**Given passage:**
— START —

Dear Henrique,
I am sorry for the poor email I wrote before. What I was saying
is simply the fact that if you are trying to use the coordinates
as "features" from an .xyz file then by machine learning you will
learn at wich coordinate certain atoms will occur so you can only
make prediction on the coordinate. However, if I correctly
understood, the "features" representing the coupling J are
distance, angle, and electron number. Definitely this properties
can be derived from the XYZ file format from simple geometric
calculations and the number of electrons will depend from the
type of atom. So, what I was trying to say is that instead of
using the XYZ file as input for scikit-learn, I was suggesting to
do the calculation of angle, distances, electrons' number in
advance (with other software(s) or directly in python) and use
the new calculated matrix as input for scikit-learn. In this case
the machine will learn how J(AB) varies as a function of angle,
distance, number of electrons.
For example
distance angle n el.
1 90 1
1 90 1
2 90 1
.... ... ...
If you are using a supervised learning you will have to add a 4th
column ( in reality a separate column vector) with your J(AB) on
which you can train your model and then predict the unknown samples
For example
distance angle n el. J(AB)
1 90 1 1
1 90 1 1
2 90 1 0.5
.... ... ... ...
Now if you train the model on the second matrix, and then you try
to predict the first one you should expect a results like:
1
1
0.5
Of course in this case the "features" are perfectly equal, hence
the example is completely unrealistic. However, I hope that it
will help to understand what I was explaining in the previous email.
If you want you can directly contact me at this email, and I hope
that you got additional hints from Robert, that he seems to be
even more knowledgeable than me.
Sincerely
Tommaso
2017-03-27 18:44 GMT-04:00 Henrique C. S. Junior
<henrique...@gmail.com <mailto:henrique...@gmail.com>>:
Dear Tommaso, thank you for your kind reply.

— END —

**The tasks:**
1. Reproduce the part of the email between "If you want" and "knowledgeable than me.", inclusive.
2. Answer these questions about the email:
(a) Which three properties does the email name as the "features" representing the coupling J?
(b) For supervised learning, what does the email say to put in the added 4th column?
(c) Which person does the email describe as seeming even more knowledgeable than the writer?

**Extracted information:**
— START —

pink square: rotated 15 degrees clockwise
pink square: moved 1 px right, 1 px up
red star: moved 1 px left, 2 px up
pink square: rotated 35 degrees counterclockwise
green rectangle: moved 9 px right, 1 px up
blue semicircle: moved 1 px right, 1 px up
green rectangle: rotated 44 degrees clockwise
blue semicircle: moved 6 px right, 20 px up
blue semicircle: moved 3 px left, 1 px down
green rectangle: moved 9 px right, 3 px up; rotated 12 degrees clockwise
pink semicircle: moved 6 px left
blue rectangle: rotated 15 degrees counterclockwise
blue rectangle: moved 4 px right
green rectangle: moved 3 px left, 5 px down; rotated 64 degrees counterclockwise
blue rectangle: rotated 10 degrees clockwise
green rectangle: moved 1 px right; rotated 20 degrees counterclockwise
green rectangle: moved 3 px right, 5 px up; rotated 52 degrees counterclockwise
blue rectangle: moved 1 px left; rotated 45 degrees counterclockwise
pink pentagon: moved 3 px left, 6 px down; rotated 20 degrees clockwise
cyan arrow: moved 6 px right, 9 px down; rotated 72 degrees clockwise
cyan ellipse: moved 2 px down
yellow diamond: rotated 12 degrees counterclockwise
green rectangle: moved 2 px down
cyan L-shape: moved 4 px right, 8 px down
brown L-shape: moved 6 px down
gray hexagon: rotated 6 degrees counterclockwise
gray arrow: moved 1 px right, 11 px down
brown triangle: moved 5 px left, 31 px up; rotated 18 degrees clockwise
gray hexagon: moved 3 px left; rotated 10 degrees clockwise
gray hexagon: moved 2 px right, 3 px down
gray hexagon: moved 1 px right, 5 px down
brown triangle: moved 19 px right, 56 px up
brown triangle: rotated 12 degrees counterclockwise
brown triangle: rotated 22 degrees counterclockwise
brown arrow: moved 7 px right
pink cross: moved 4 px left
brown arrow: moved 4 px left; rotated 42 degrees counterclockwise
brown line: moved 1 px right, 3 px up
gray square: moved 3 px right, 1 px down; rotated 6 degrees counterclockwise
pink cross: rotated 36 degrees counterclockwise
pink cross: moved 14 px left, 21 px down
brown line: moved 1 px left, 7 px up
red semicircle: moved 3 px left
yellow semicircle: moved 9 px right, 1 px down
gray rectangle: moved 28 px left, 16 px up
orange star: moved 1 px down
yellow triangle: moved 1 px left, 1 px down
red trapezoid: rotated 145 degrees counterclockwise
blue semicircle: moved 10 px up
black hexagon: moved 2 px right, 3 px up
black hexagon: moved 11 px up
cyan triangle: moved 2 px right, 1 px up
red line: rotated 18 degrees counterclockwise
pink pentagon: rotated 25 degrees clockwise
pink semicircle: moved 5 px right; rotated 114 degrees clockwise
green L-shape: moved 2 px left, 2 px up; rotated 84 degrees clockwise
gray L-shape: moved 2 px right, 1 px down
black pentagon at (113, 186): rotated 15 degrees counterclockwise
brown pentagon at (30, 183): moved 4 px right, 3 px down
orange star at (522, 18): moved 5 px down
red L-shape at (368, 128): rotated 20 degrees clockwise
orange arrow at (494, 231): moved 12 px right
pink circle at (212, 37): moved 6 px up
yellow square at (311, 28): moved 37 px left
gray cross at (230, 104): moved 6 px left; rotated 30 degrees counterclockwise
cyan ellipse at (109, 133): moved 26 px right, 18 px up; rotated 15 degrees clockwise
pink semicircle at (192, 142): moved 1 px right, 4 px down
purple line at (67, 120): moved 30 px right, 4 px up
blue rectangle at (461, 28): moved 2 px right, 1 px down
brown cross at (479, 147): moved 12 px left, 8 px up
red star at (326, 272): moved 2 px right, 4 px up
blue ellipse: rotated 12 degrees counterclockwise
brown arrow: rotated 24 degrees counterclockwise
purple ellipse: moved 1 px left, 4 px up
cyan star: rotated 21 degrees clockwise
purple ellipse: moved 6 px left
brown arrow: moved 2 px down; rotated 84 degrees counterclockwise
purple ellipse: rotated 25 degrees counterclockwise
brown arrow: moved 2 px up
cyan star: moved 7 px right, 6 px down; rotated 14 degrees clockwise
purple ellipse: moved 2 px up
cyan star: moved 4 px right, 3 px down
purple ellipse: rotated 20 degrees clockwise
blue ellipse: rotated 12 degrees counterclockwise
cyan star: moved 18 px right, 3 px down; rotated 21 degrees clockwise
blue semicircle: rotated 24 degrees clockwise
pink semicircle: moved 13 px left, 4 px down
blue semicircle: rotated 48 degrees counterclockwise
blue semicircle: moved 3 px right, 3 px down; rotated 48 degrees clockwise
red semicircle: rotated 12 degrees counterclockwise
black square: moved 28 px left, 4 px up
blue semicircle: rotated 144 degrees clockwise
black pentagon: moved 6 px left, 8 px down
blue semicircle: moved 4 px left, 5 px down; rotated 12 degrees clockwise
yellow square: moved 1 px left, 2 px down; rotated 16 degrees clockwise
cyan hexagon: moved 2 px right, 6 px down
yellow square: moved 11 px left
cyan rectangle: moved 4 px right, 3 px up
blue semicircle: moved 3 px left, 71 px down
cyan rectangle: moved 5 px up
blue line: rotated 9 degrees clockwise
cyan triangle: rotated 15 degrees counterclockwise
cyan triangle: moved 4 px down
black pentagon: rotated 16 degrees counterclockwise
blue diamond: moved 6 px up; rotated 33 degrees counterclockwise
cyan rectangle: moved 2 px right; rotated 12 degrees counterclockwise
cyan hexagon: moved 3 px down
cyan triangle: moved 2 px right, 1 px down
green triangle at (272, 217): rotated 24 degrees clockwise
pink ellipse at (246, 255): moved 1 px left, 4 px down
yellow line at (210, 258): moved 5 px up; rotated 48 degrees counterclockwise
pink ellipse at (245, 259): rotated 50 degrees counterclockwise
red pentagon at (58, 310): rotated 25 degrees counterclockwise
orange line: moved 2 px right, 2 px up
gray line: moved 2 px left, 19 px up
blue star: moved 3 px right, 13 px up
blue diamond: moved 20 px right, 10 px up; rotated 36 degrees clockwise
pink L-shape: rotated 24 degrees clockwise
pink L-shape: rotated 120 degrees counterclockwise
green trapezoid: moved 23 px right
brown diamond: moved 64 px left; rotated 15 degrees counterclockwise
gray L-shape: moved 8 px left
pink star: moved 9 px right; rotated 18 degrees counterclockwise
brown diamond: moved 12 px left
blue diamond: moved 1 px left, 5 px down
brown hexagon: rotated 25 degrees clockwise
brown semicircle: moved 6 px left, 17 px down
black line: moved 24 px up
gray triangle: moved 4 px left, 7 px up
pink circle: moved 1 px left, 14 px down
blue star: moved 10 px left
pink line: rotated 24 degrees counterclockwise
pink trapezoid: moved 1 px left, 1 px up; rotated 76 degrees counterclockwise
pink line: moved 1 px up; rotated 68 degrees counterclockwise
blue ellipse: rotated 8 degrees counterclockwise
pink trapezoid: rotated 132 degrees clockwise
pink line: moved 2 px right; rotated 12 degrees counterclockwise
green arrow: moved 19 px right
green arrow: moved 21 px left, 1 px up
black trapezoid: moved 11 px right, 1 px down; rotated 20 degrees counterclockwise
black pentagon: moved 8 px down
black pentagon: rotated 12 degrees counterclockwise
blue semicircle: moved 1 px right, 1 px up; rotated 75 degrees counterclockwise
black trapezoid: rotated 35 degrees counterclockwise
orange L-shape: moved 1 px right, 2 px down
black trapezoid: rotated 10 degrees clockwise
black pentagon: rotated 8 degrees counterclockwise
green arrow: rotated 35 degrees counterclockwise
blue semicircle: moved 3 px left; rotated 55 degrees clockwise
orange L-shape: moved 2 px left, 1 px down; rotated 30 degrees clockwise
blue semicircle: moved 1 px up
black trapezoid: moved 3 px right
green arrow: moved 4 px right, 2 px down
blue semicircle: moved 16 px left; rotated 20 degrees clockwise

— END —

**Worked solutions:**
1.
If you want you can directly contact me at this email, and I hope
that you got additional hints from Robert, that he seems to be
even more knowledgeable than me.

2.
(a) Distance, angle, and electron number.
(b) The J(AB) values.
(c) Robert.